§ INSTRUCTIONS TO FOLLOW
Lines of the listing that contain "Left" need to be copied.
══ RECORDS TO PROCESS
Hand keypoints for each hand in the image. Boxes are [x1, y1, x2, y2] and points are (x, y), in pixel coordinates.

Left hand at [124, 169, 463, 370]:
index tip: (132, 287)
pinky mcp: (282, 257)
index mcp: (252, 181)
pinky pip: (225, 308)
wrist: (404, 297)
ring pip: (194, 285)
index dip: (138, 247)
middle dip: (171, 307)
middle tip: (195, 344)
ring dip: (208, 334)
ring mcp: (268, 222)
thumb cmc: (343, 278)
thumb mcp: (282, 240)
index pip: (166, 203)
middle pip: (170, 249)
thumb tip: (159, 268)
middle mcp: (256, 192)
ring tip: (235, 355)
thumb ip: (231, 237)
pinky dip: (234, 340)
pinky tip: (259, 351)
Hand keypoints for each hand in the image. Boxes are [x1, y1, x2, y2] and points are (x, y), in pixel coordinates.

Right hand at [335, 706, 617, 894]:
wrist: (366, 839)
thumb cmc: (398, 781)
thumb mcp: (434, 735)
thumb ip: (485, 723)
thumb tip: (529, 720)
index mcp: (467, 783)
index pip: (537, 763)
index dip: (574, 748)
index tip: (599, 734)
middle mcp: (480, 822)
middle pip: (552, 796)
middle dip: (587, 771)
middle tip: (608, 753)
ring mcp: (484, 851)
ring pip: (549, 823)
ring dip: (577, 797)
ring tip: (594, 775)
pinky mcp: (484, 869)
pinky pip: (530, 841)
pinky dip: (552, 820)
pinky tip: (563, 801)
════
══ RECORDS TO PROCESS
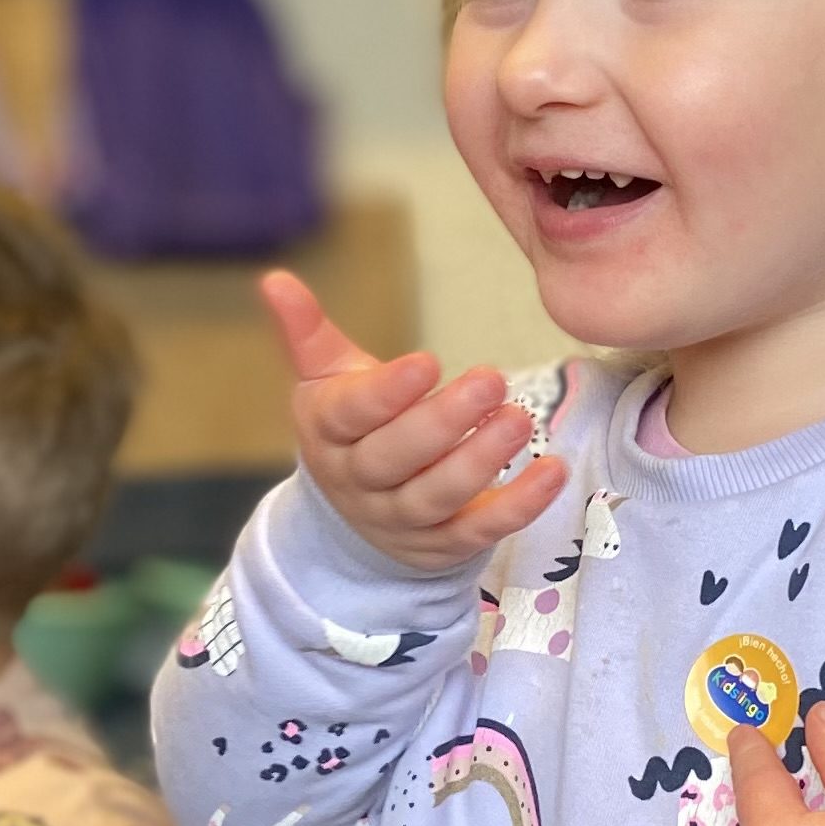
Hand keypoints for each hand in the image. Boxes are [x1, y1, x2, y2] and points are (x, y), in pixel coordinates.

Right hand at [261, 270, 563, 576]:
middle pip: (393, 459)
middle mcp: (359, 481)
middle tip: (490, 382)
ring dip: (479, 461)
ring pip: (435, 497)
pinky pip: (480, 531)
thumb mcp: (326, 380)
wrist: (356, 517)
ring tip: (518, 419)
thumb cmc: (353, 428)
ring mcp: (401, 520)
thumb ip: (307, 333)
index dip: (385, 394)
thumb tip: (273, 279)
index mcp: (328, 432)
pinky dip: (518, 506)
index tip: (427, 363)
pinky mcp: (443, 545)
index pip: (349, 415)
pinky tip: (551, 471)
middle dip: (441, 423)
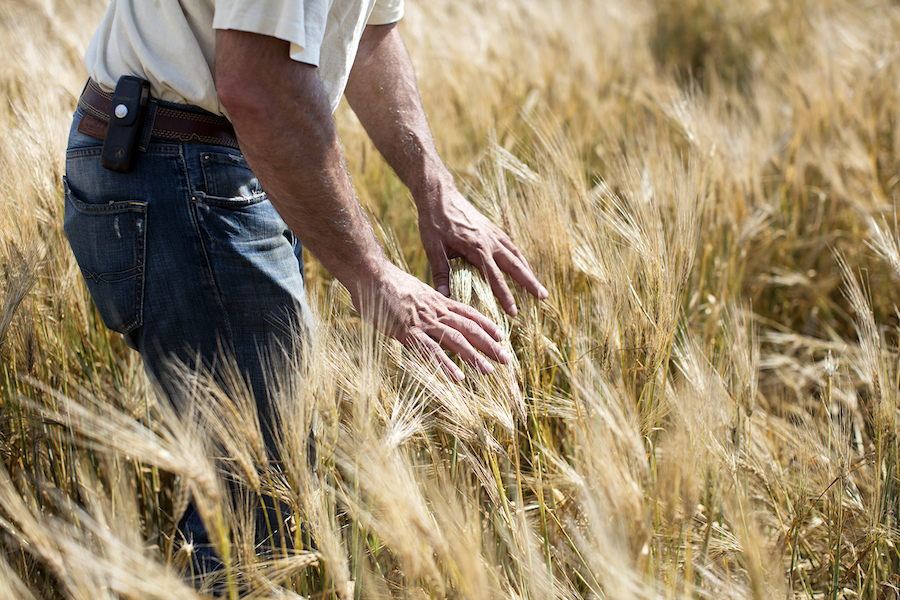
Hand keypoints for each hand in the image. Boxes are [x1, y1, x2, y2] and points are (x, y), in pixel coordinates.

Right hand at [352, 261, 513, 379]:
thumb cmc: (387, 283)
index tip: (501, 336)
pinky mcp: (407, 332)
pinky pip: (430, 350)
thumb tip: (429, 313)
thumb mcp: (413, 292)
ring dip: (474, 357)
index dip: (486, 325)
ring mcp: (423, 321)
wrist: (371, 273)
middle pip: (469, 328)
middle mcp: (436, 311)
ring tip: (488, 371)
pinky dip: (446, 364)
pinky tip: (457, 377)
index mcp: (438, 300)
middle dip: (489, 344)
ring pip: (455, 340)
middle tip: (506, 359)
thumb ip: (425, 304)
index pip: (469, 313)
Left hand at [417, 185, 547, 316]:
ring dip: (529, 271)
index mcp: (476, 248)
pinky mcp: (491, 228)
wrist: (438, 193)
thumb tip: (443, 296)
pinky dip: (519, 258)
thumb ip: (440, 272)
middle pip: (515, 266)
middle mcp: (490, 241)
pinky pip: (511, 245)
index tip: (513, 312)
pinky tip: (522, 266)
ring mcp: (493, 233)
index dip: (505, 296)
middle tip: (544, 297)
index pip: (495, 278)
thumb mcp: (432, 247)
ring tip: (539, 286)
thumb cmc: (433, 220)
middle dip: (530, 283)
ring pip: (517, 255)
════
══ RECORDS TO PROCESS
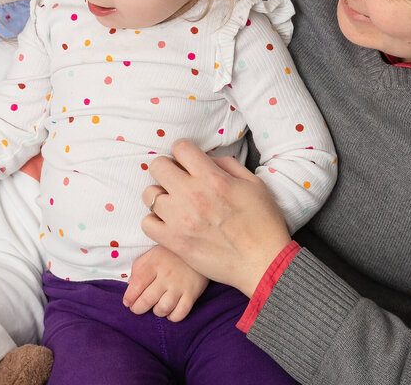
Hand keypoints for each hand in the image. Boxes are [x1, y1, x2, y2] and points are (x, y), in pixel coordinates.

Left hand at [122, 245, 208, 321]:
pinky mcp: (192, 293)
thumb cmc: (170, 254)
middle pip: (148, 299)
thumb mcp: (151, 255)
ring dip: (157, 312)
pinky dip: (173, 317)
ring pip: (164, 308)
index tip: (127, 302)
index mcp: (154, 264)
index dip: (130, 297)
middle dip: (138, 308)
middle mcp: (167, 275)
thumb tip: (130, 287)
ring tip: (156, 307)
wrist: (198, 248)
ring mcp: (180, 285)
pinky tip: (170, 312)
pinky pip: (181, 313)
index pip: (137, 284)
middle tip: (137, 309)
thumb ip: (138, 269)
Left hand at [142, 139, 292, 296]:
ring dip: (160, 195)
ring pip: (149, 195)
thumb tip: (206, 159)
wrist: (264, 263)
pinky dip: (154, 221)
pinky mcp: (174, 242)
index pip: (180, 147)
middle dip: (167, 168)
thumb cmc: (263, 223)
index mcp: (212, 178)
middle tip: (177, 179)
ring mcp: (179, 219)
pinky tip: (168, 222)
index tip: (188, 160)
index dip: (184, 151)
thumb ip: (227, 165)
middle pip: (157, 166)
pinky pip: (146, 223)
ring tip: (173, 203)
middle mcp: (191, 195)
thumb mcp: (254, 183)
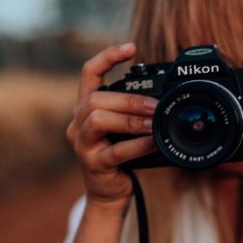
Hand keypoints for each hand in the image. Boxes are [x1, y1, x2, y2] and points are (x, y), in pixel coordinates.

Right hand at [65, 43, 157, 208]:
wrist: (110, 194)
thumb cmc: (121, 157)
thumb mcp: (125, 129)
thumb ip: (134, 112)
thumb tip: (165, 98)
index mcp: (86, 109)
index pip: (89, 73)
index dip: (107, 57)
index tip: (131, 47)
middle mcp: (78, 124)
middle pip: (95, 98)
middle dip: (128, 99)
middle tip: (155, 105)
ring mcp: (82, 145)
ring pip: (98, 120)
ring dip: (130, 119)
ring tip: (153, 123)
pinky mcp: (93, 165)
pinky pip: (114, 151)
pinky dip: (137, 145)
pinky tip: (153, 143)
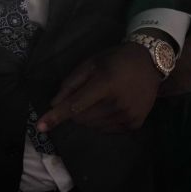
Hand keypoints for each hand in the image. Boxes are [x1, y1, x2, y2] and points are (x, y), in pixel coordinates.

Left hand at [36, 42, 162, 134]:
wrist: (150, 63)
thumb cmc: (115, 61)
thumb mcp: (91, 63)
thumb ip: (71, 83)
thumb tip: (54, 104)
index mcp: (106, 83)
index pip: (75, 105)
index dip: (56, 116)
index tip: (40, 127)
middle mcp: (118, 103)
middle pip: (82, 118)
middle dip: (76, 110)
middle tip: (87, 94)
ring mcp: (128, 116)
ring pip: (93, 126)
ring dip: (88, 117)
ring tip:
════
§ COMPLETED TASK
Left hand at [124, 169, 463, 370]:
Left hand at [417, 185, 547, 316]:
Left hand at [122, 245, 208, 321]:
Left hand at [142, 139, 292, 296]:
Left hand at [36, 42, 162, 134]:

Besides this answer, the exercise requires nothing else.